As Ven. Nanavira said in the Notes:

These Notes … assume, also, that the reader’s sole interest in the Pali Suttas is a concern for his own welfare. The reader is presumed to be subjectively engaged with an anxious problem, the problem of his existence, which is also the problem of his suffering. There is therefore nothing in these pages to interest the professional scholar, for whom the question of personal existence does not arise; for the scholar’s whole concern is to eliminate or ignore the individual point of view in an effort to establish the objective truth – a would-be impersonal synthesis of public facts. The scholar’s essentially horizontal view of things, seeking connexions in space and time, and his historical approach to the texts,[b] disqualify him from any possibility of understanding a Dhamma that the Buddha himself has called akālika, ‘timeless’.[c] Only in a vertical view, straight down into the abyss of his own personal existence, is a man capable of apprehending the perilous insecurity of his situation; and only a man who does apprehend this is prepared to listen to the Buddha’s Teaching. But human kind, it seems, cannot bear very much reality: men, for the most part, draw back in alarm and dismay from this vertiginous direct view of being and seek refuge in distractions.

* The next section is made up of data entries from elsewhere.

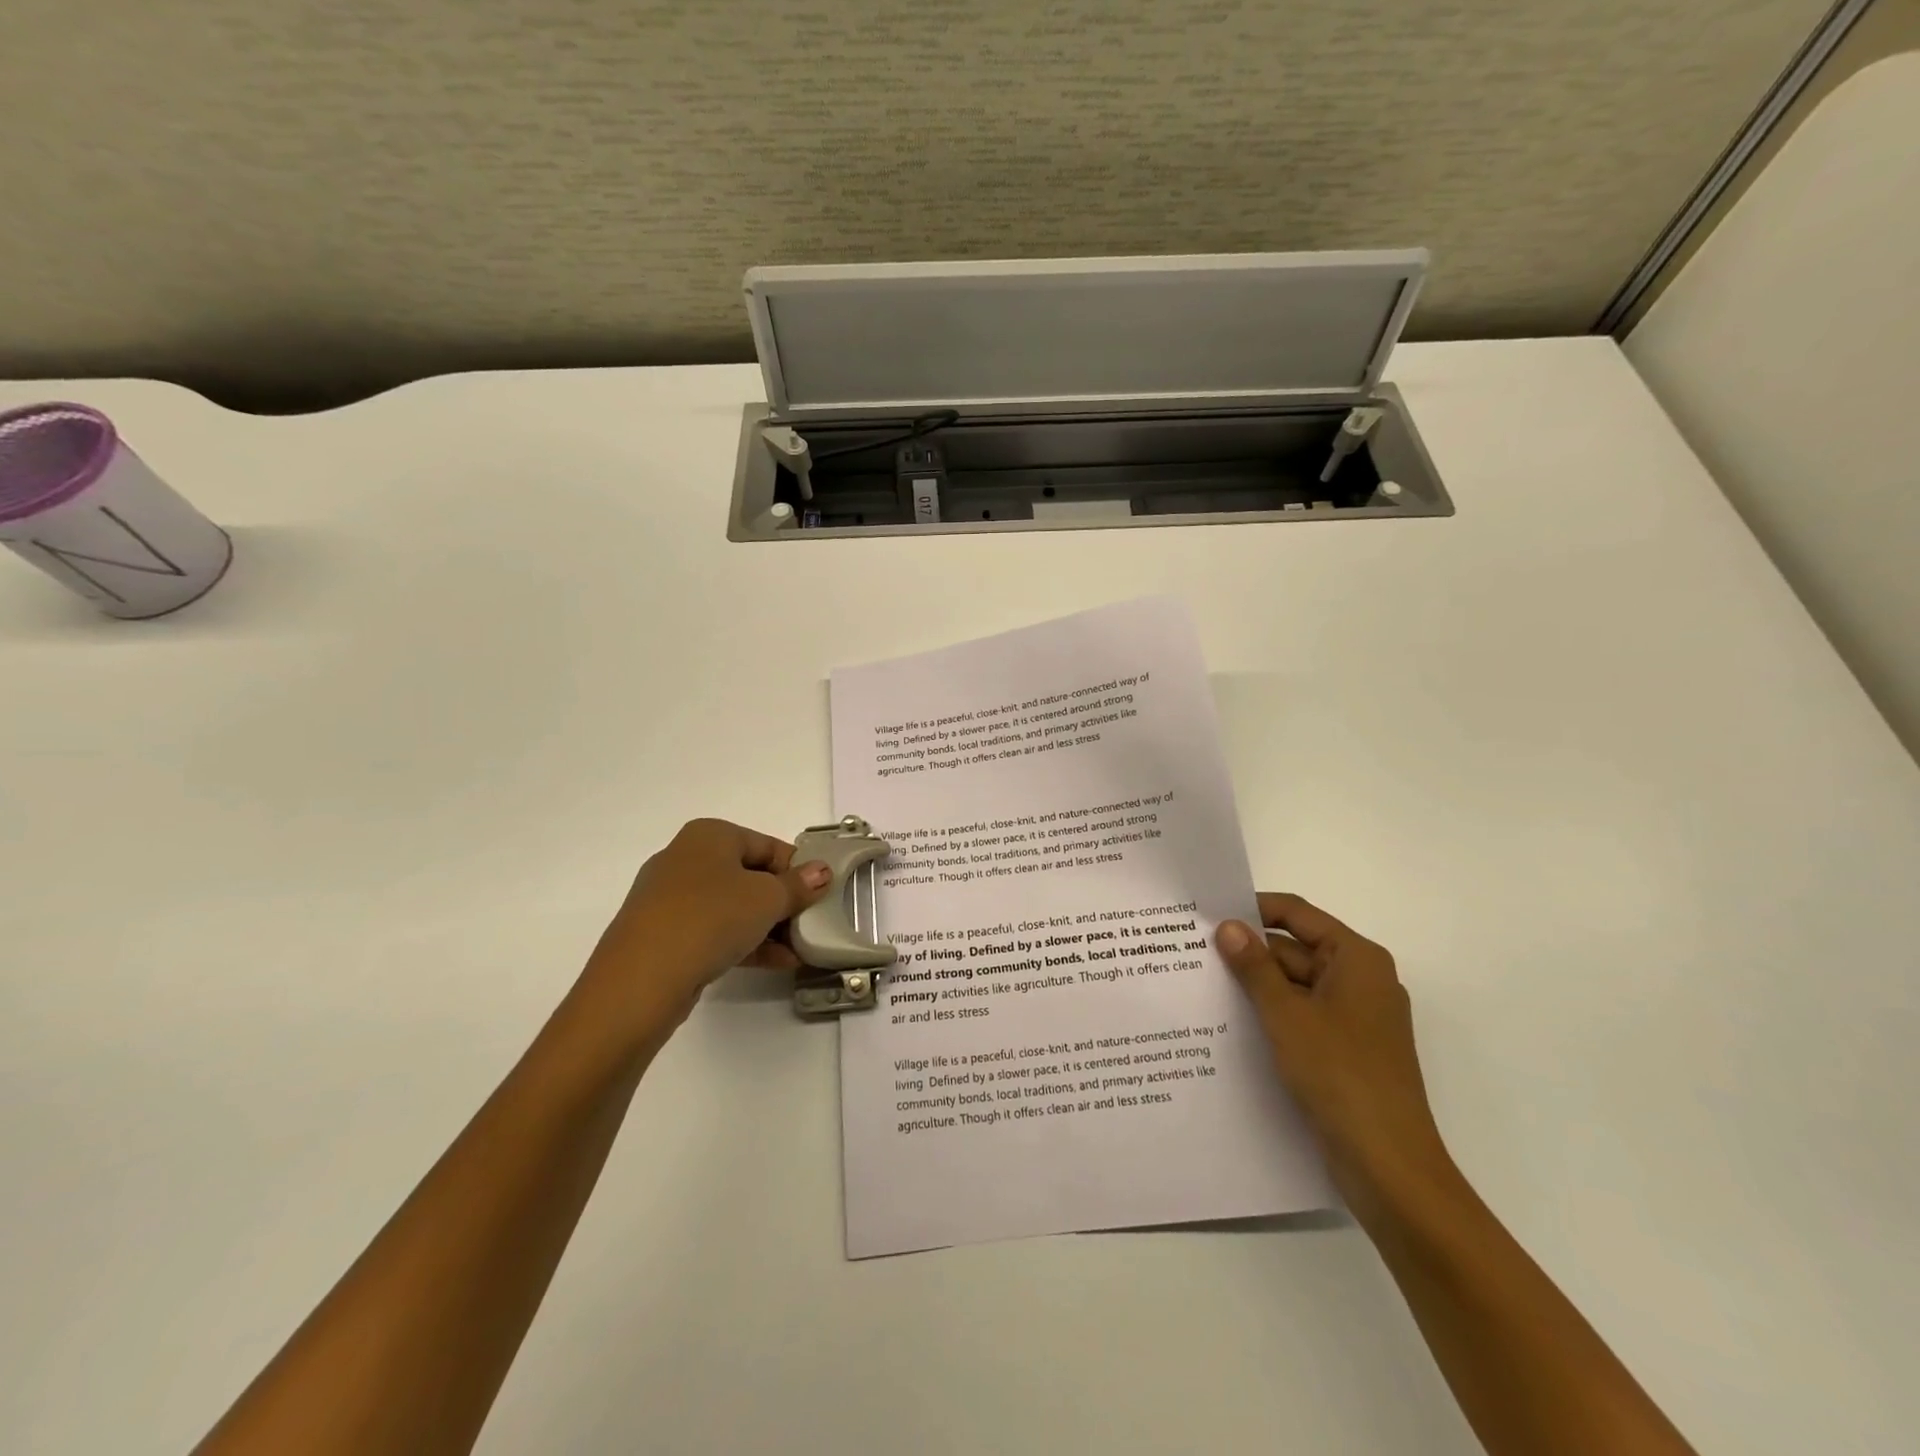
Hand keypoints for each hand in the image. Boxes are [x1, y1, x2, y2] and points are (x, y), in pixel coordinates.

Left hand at [582, 818, 833, 1038]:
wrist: (641, 980)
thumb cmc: (710, 918)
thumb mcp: (767, 899)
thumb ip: (798, 886)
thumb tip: (821, 872)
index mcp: (709, 835)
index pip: (767, 846)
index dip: (798, 870)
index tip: (820, 896)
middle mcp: (686, 858)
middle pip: (749, 876)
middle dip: (783, 902)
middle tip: (809, 925)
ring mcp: (670, 898)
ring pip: (732, 906)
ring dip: (767, 927)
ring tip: (798, 951)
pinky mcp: (663, 934)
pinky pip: (713, 930)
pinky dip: (743, 942)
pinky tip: (775, 963)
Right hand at [1217, 894, 1457, 1222]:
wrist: (1388, 1165)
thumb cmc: (1339, 1075)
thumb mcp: (1286, 1014)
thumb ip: (1254, 966)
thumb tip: (1227, 925)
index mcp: (1356, 959)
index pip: (1297, 914)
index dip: (1253, 909)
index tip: (1208, 914)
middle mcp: (1360, 980)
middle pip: (1295, 949)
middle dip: (1249, 952)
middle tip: (1194, 952)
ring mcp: (1354, 1017)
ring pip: (1295, 985)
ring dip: (1256, 986)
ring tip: (1202, 984)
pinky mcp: (1346, 1049)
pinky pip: (1301, 1015)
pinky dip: (1271, 1014)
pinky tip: (1231, 1022)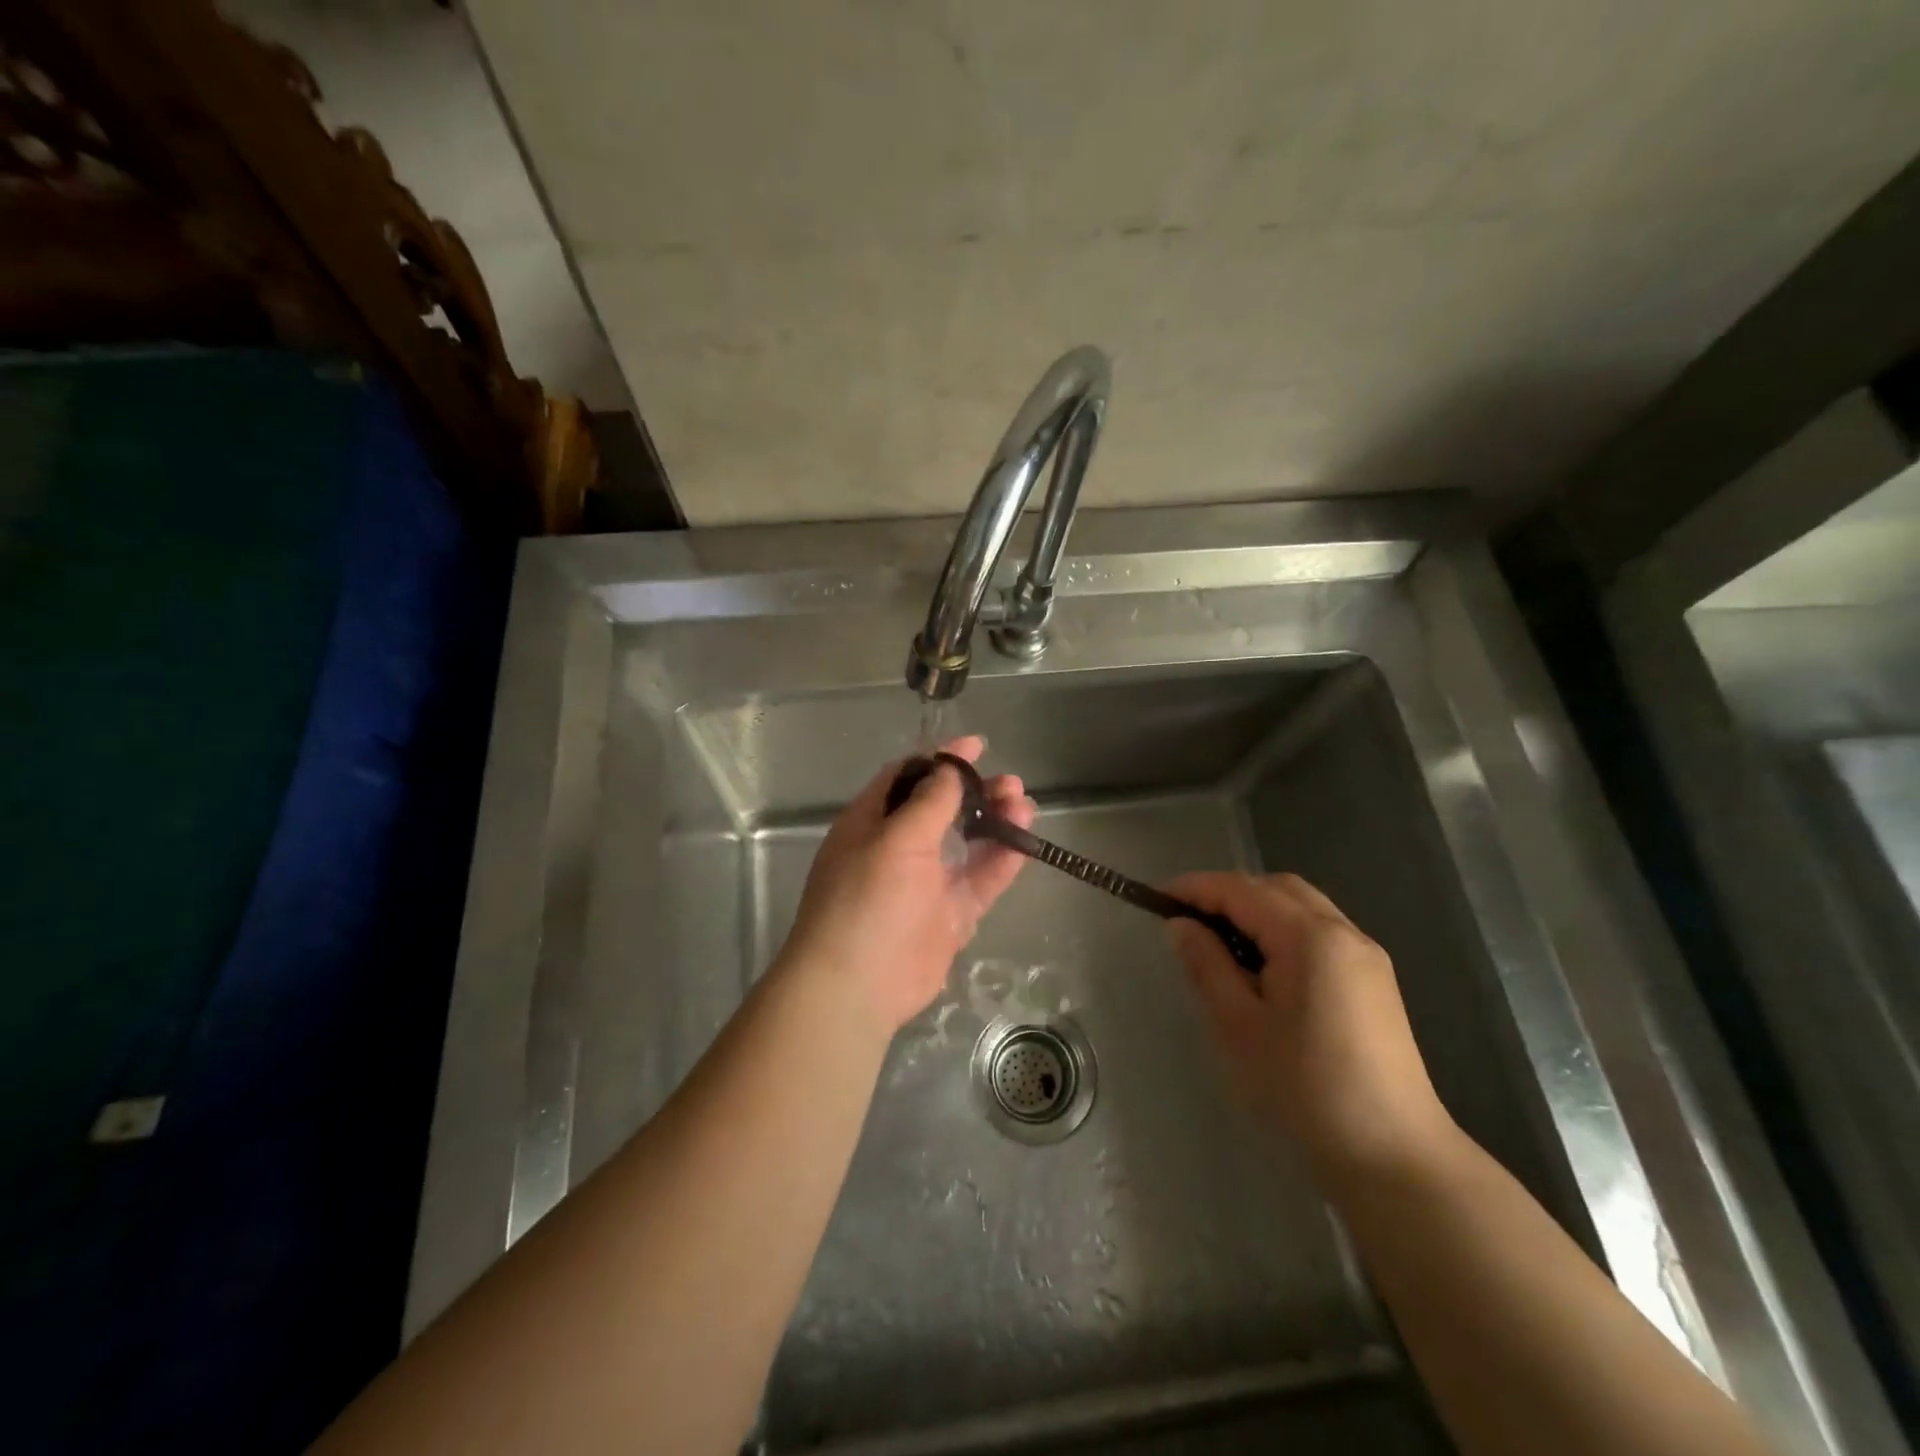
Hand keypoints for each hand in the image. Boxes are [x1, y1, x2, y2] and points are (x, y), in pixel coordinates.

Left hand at [781, 736, 1032, 1035]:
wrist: (856, 985)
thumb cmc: (866, 900)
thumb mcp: (895, 839)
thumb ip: (929, 802)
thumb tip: (949, 770)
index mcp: (872, 822)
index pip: (908, 778)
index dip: (941, 760)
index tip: (977, 745)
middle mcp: (899, 848)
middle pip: (943, 809)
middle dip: (976, 792)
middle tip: (1010, 783)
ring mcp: (926, 883)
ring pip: (967, 843)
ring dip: (995, 821)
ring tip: (1024, 805)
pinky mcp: (949, 916)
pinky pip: (980, 880)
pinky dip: (1002, 861)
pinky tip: (1025, 841)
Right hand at [1166, 872, 1457, 1180]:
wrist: (1394, 1158)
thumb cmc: (1305, 1090)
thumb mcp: (1239, 1027)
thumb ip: (1207, 966)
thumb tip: (1180, 925)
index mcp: (1310, 938)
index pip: (1242, 890)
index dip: (1196, 888)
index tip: (1157, 898)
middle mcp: (1344, 933)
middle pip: (1277, 888)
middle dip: (1229, 893)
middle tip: (1188, 921)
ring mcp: (1366, 957)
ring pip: (1302, 907)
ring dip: (1257, 911)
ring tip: (1220, 944)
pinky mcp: (1375, 982)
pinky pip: (1321, 933)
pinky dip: (1284, 931)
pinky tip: (1263, 969)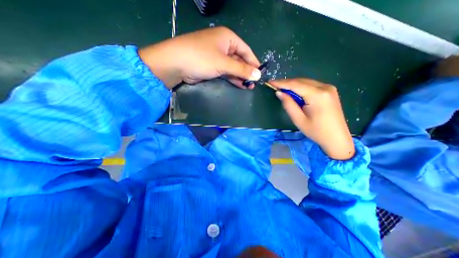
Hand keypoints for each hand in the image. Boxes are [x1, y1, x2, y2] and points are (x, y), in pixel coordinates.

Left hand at [138, 27, 260, 88]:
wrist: (176, 64)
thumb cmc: (202, 58)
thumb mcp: (224, 63)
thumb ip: (241, 69)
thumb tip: (258, 75)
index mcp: (228, 38)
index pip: (246, 50)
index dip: (254, 62)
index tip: (260, 74)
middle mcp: (223, 46)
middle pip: (240, 59)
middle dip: (246, 72)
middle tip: (254, 83)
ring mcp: (217, 57)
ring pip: (233, 67)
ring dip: (240, 76)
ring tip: (248, 86)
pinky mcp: (212, 66)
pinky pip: (225, 72)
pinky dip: (232, 78)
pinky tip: (239, 85)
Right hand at [269, 78, 353, 159]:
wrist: (337, 138)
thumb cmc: (316, 131)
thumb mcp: (298, 119)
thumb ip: (288, 104)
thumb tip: (279, 92)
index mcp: (317, 95)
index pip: (295, 84)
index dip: (281, 83)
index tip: (270, 82)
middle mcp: (324, 87)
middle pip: (301, 81)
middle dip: (286, 83)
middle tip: (274, 85)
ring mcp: (329, 88)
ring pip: (306, 82)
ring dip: (293, 84)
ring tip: (282, 88)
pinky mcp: (329, 91)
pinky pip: (311, 85)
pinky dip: (301, 87)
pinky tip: (294, 92)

There have always been a few, however, who have not drawn back, and some of them have described what they saw. Amongst these, today, are the people known as existentialist philosophers, and an acquaintance with their mode of thinking, far from being a disadvantage, may well serve to restore the individual point of view, without which nothing can be understood.

There is no suggestion, of course, that it is necessary to become an existentialist philosopher before one can understand the Buddha: every intelligent man questions himself quite naturally about the nature and significance of his own existence, and provided he refuses to be satisfied with the first ready-made answer that he is offered he is as well placed as anyone to grasp the Buddha’s Teaching when he hears it. None the less many people, on first coming across the Suttas, are puzzled to know what their relevance is in the elaborate context of modern thought; and for them an indication that the existential philosophies (in their general methods, that is to say, rather than their individual conclusions) afford a way of approach to the Suttas may be helpful.